TEZ-3880: Do not count rejected tasks as killed in vertex progress (Sergey Shelukhin, reviewed by Gunther Hagleitner)

Signed-off-by: Gopal V <gopalv@apache.org>
diff --git a/tez-api/src/main/java/org/apache/tez/dag/api/client/Progress.java b/tez-api/src/main/java/org/apache/tez/dag/api/client/Progress.java
index 110ac90..656838d 100644
--- a/tez-api/src/main/java/org/apache/tez/dag/api/client/Progress.java
+++ b/tez-api/src/main/java/org/apache/tez/dag/api/client/Progress.java
@@ -63,6 +63,10 @@
     return proxy.getKilledTaskAttemptCount();
   }
 
+  public int getRejectedTaskAttemptCount() {
+    return proxy.getRejectedTaskAttemptCount();
+  }
+
   @Override
   public boolean equals(Object obj) {
     if (obj instanceof Progress){
@@ -73,7 +77,8 @@
           && getFailedTaskCount() == other.getFailedTaskCount()
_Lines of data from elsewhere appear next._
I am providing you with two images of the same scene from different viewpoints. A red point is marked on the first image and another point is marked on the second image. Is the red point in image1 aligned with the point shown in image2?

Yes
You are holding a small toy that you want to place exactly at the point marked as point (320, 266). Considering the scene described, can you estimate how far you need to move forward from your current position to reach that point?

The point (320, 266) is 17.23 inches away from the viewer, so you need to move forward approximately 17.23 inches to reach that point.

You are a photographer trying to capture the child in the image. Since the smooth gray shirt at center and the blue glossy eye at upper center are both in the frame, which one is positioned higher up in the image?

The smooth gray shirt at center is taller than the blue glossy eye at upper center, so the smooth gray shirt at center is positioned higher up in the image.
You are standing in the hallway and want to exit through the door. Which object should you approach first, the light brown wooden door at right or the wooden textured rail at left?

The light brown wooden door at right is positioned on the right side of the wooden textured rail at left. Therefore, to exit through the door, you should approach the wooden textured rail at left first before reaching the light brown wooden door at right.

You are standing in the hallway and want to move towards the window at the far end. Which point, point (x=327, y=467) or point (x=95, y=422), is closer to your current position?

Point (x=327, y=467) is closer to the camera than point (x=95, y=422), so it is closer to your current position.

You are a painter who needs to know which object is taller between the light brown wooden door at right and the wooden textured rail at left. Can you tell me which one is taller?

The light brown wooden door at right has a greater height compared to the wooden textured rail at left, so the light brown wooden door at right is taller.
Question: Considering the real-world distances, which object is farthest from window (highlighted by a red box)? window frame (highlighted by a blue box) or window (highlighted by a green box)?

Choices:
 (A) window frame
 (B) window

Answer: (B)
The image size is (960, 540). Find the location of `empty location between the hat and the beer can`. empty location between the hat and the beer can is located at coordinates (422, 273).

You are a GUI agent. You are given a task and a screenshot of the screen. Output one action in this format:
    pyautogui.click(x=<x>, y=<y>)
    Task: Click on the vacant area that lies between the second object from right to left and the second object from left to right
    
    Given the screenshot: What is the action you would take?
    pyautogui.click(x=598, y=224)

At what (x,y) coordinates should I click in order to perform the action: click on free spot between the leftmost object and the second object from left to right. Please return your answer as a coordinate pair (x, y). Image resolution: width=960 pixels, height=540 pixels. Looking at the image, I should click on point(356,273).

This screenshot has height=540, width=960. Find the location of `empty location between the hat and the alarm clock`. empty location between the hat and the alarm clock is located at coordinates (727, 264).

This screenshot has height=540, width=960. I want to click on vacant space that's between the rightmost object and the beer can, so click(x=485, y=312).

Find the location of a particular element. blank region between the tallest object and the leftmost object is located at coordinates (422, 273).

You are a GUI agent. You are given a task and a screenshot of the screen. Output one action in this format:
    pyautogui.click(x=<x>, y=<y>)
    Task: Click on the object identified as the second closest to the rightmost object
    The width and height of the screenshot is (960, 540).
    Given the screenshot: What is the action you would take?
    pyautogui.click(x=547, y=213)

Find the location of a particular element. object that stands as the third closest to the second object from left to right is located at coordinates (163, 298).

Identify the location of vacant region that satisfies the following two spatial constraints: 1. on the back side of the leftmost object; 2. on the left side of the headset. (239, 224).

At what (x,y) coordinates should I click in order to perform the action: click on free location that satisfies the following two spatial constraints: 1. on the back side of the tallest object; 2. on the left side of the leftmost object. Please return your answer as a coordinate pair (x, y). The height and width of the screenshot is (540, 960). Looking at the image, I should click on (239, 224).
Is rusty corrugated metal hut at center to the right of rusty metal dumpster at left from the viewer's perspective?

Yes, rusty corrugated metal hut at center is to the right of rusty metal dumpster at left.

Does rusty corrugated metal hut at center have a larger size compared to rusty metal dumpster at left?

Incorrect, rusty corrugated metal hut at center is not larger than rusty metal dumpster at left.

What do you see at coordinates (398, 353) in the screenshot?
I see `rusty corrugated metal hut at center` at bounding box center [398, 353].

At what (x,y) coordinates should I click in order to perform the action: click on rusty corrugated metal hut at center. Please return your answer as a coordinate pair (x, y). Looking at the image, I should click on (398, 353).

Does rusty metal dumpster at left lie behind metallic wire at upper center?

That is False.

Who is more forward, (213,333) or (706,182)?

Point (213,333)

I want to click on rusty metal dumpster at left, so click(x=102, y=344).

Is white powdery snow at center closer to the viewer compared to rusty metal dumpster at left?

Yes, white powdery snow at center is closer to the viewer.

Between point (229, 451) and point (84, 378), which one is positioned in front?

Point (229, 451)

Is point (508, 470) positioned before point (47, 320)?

           && getKilledTaskCount() == other.getKilledTaskCount()
           && getFailedTaskAttemptCount() == other.getFailedTaskAttemptCount()
-          && getKilledTaskAttemptCount() == other.getKilledTaskAttemptCount();
+          && getKilledTaskAttemptCount() == other.getKilledTaskAttemptCount()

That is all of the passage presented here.